Se dice varias veces durante las casi dos horas de La vida misma que “la vida es el narrador menos confiable que existe”. Ex guionista de Disney (Enredados, Bolt, Cars 2) y uno de los responsables de la reputada serie This Is Us, Dan Fogelman no será el narrador menos confiable pero sí uno con el que hay que tener cuidado. Su segunda incursión en la realización de largometrajes después de la amable Directo al corazón es uno de esos dramones románticos de largo aliento temporal y con tintes fabulescos que entrecruza a los integrantes de dos familias, siempre con la voluntad de pulsar los botones emocionales de la platea. Un tipo de cine que mide su éxito en lágrimas derramadas y, por lo tanto, reorienta las marchas y contramarchas del guión según ese objetivo, relegando la coherencia y el verosímil a un lejano, lejanísimo lugar secundario.

Aquella frase se repite a intervalos regulares, como para que hasta el espectador menos avispado se percate de su importancia, y es dueña de una grandilocuencia que se condice con las aspiraciones del film de abordar “temas importantes” como el amor, la muerte, la familia y, claro, el destino. Fogelman ata la suerte de sus personajes a un sinfín de situaciones que van de lo trágico a lo fortuito y de allí a lo involuntariamente risible, dejándolos sin un instante de paz o estabilidad.

No hay nadie que no cargue con un pasado en el que todo lo que podía salir mal, salió peor. Allí está, por ejemplo, el buenazo de Will (Oscar Isaac), que pasa del sueño de formar una familia con Abby (Olivia Wilde, una de las actrices más fotogénicas que haya pisado la Tierra) a la desgracia absoluta luego de un accidente de tránsito. Por su parte, Abby estaba embarazada y era huérfana desde los siete años, cuando sus padres murieron en un choque de autos del que ella sobrevivió, y luego estuvo a cargo de un tío abusador al que le pegó un tiro en la pierna. Otro detalle: en aquel accidente papá murió decapitado y la nena estuvo una hora viéndolo antes del rescate. Imposible que Will termine bien.

De allí la acción se traslada a España, donde un solitario hacendado de billetera abultada (Antonio Banderas, que no suma arrugas ni canas en los más de veinte años que recorre su personaje) asciende a capataz a uno de sus mejores empleados. Este muchacho, a su vez, tiene una novia con la que luego tendrá un hijo. Al principio todo es alegría y felicidad, pero a Banderas le cae muy bien el pibe. Tan bien que el padre se manda a mudar.
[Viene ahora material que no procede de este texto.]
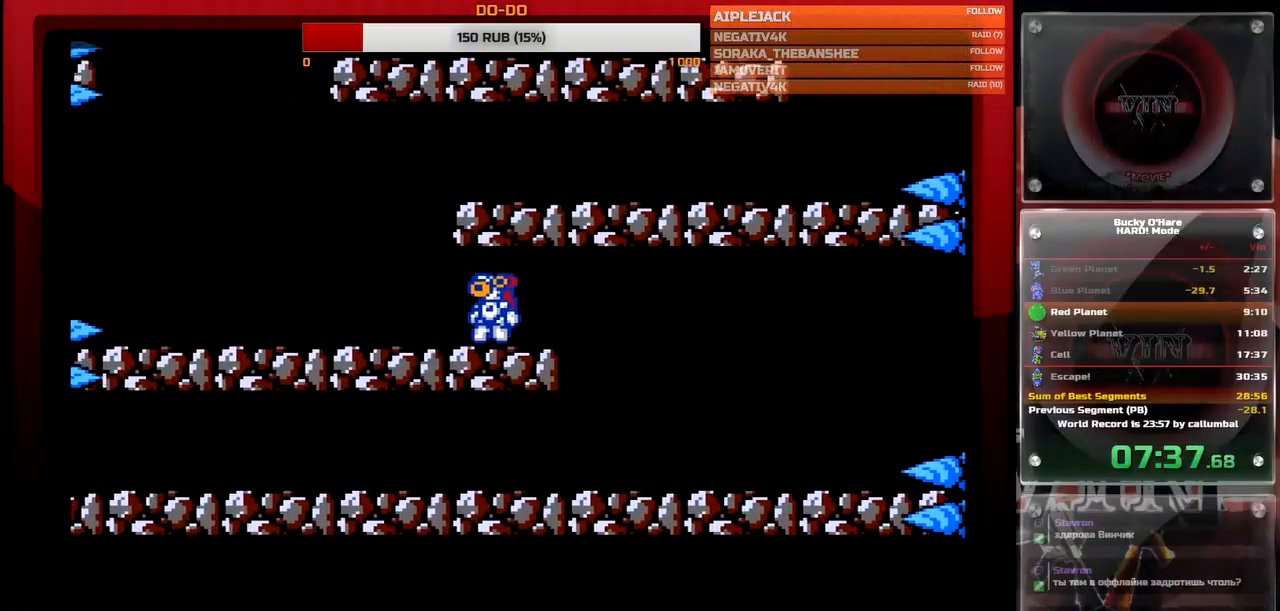
{"dt_ms": 500, "buttons": ["A", "DPAD_RIGHT"], "events": [[117, "DPAD_RIGHT", "down"], [217, "A", "down"]]}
Ambas líneas narrativas terminarán confluyendo nuevamente en Nueva York, no sin antes incluir un cáncer (al que no se lo menciona como tal) que terminará en otra muerte. Tanta desgracia es borrada de un plumazo durante un desenlace que reivindica la importancia del linaje con los primeros planos de todos los protagonistas (tooodos los muertos y los pocos sobrevivientes) mirando a cámara, en una secuencia que podría funcionar muy bien como comercial de Coca Cola.